Stored data
=== Section Start ===
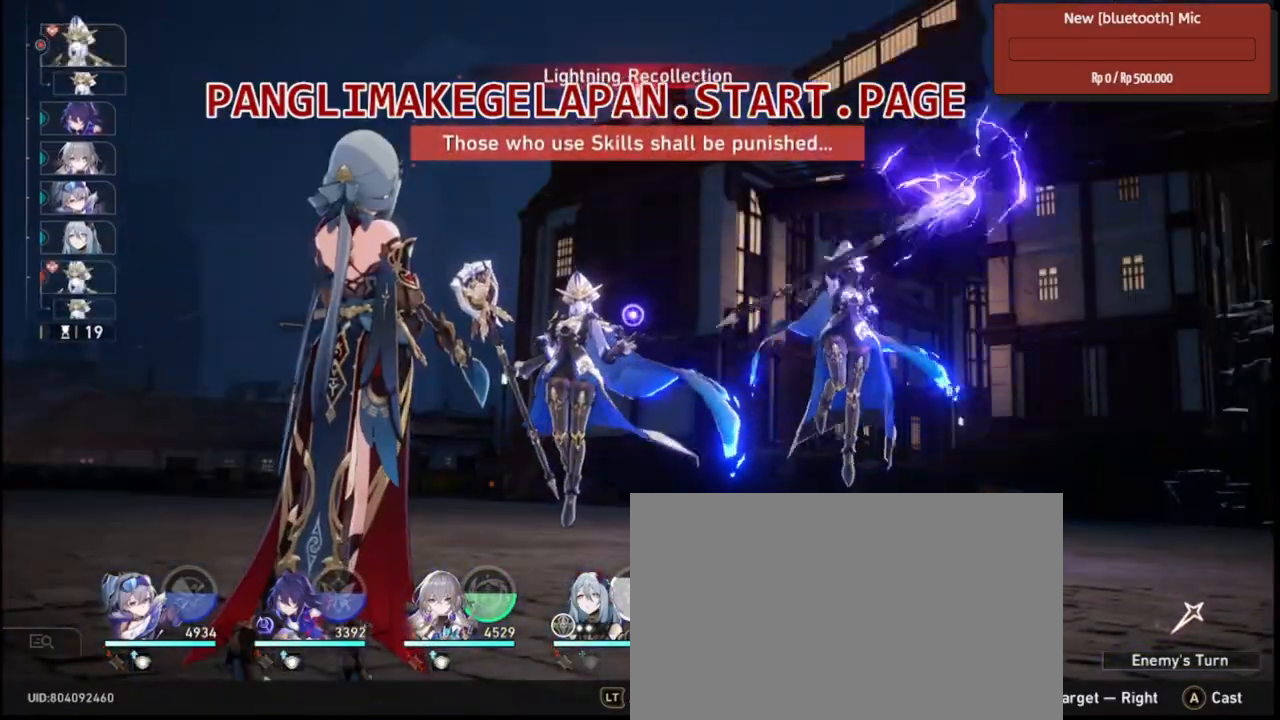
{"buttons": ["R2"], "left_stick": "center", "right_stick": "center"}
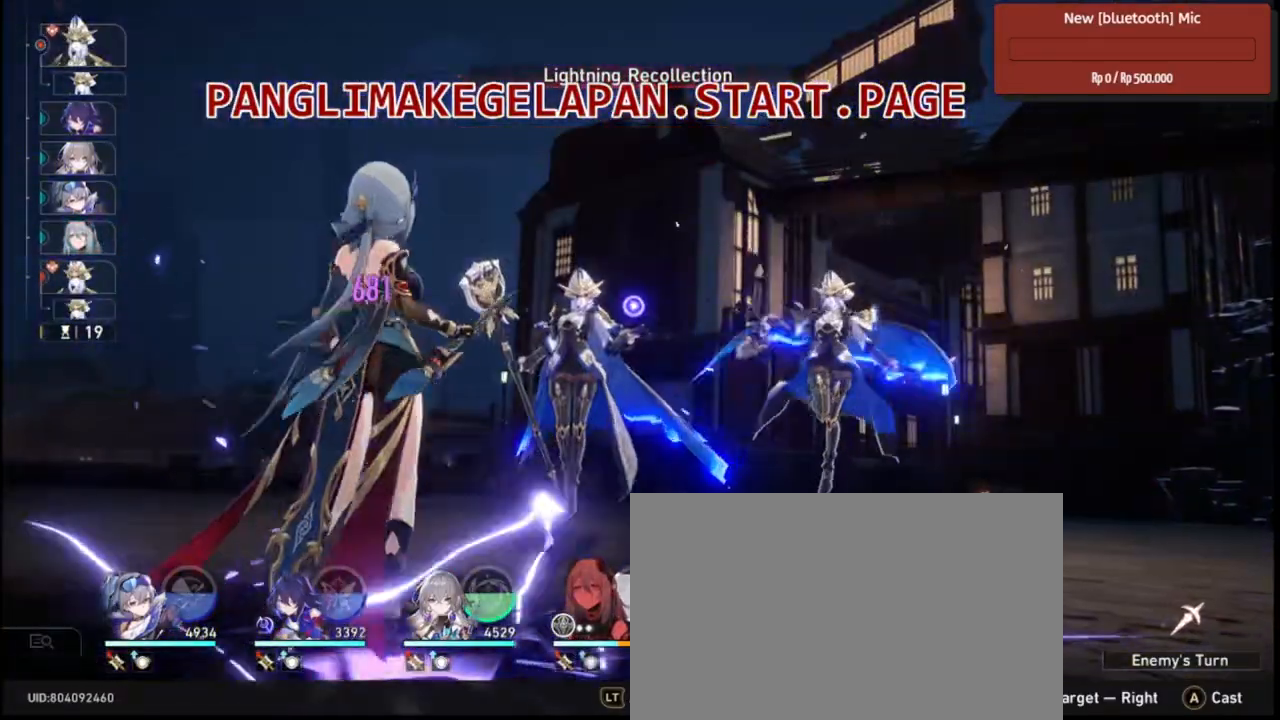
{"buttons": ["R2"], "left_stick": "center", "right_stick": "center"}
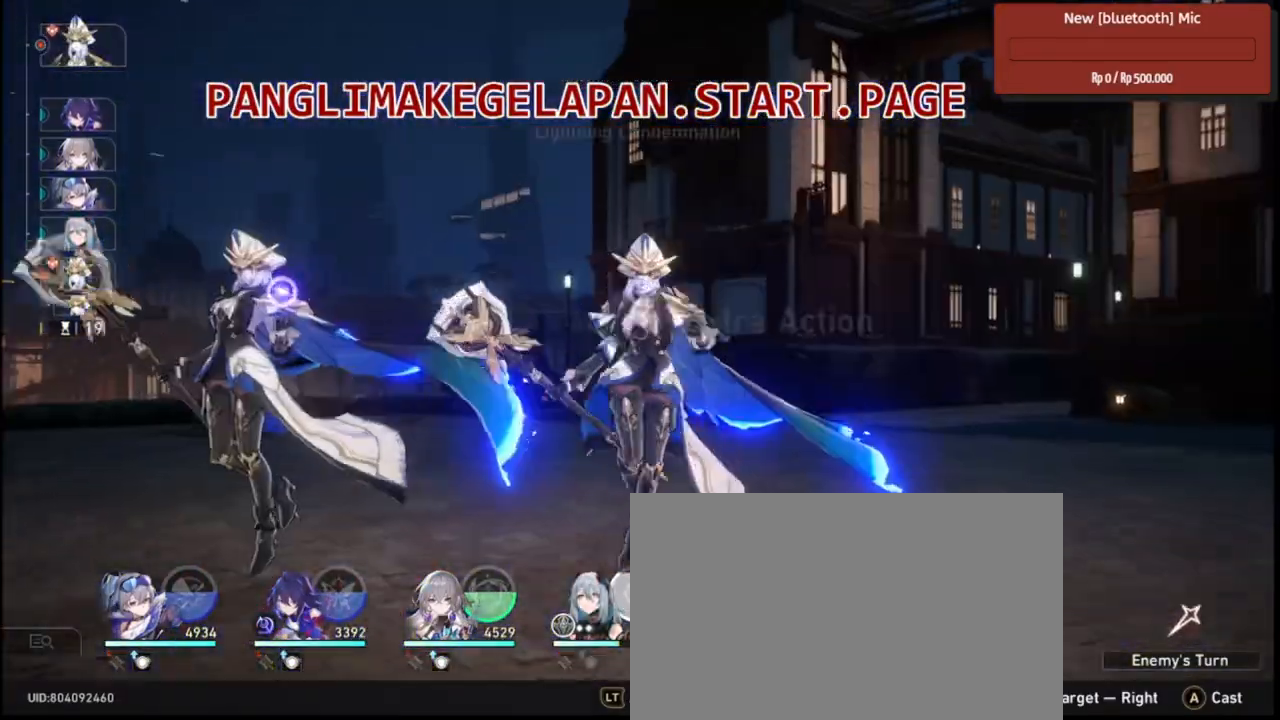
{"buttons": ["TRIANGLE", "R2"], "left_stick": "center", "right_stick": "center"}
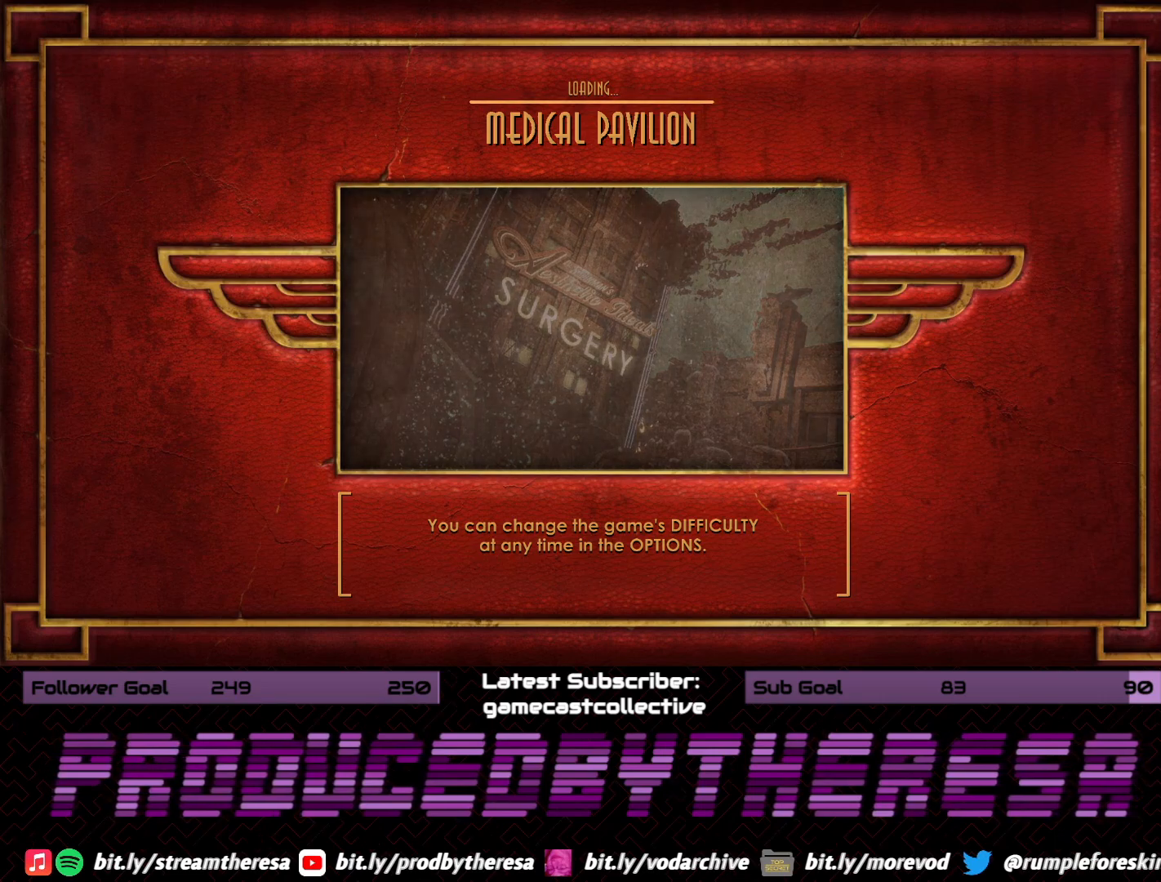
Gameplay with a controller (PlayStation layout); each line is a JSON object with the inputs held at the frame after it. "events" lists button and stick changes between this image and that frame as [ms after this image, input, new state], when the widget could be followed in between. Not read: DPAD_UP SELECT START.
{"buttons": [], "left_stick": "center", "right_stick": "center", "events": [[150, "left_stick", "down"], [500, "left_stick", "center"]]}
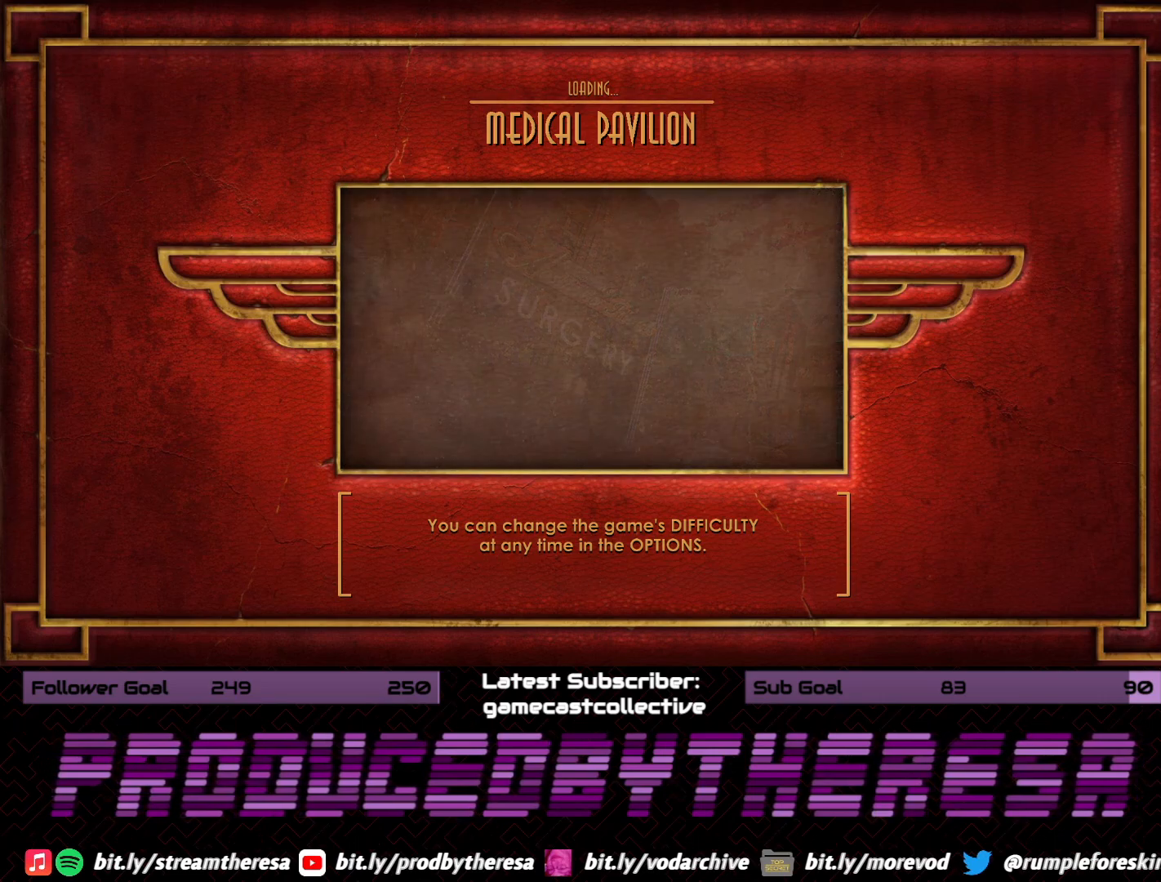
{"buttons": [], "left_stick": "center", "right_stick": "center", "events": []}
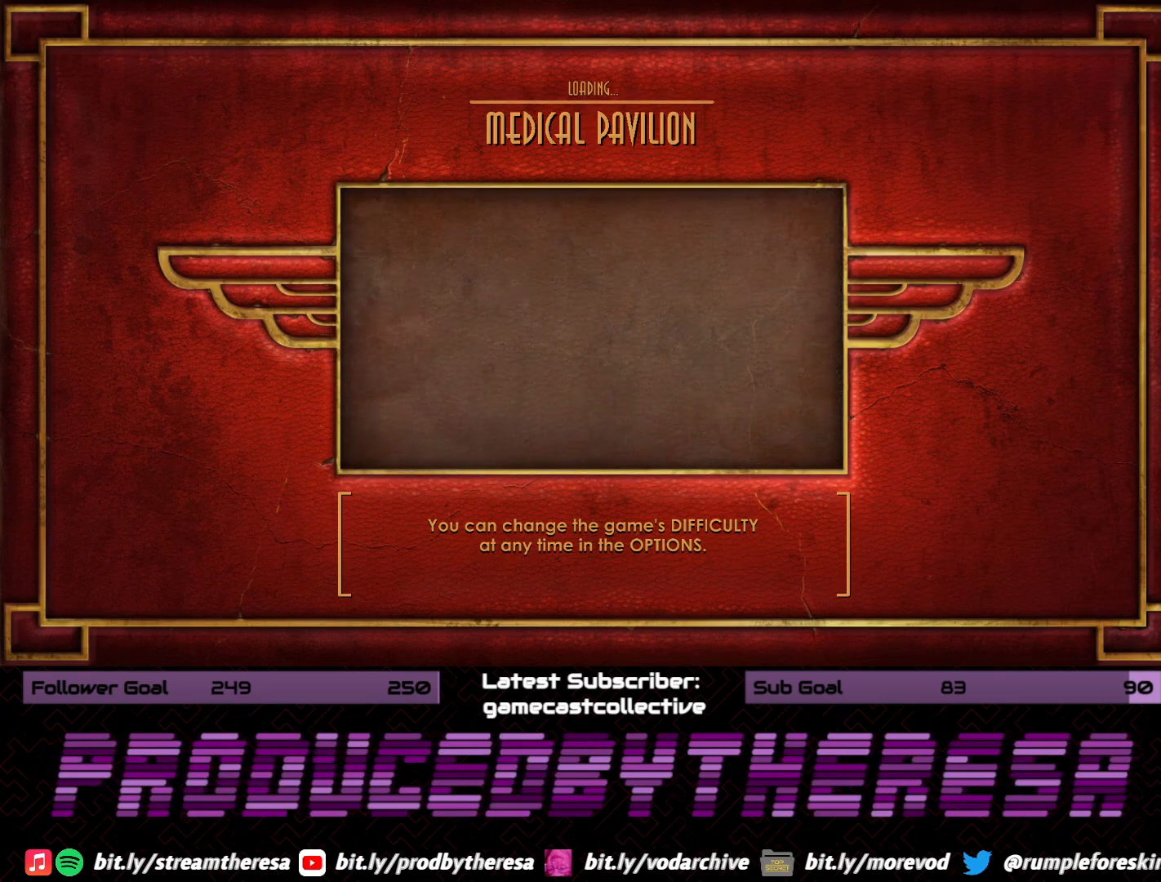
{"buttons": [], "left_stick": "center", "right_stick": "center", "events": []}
=== Section End ===
Exercise:
Would you count the lines in the data that contain "events" and answer with only the number?

Solved problem:
4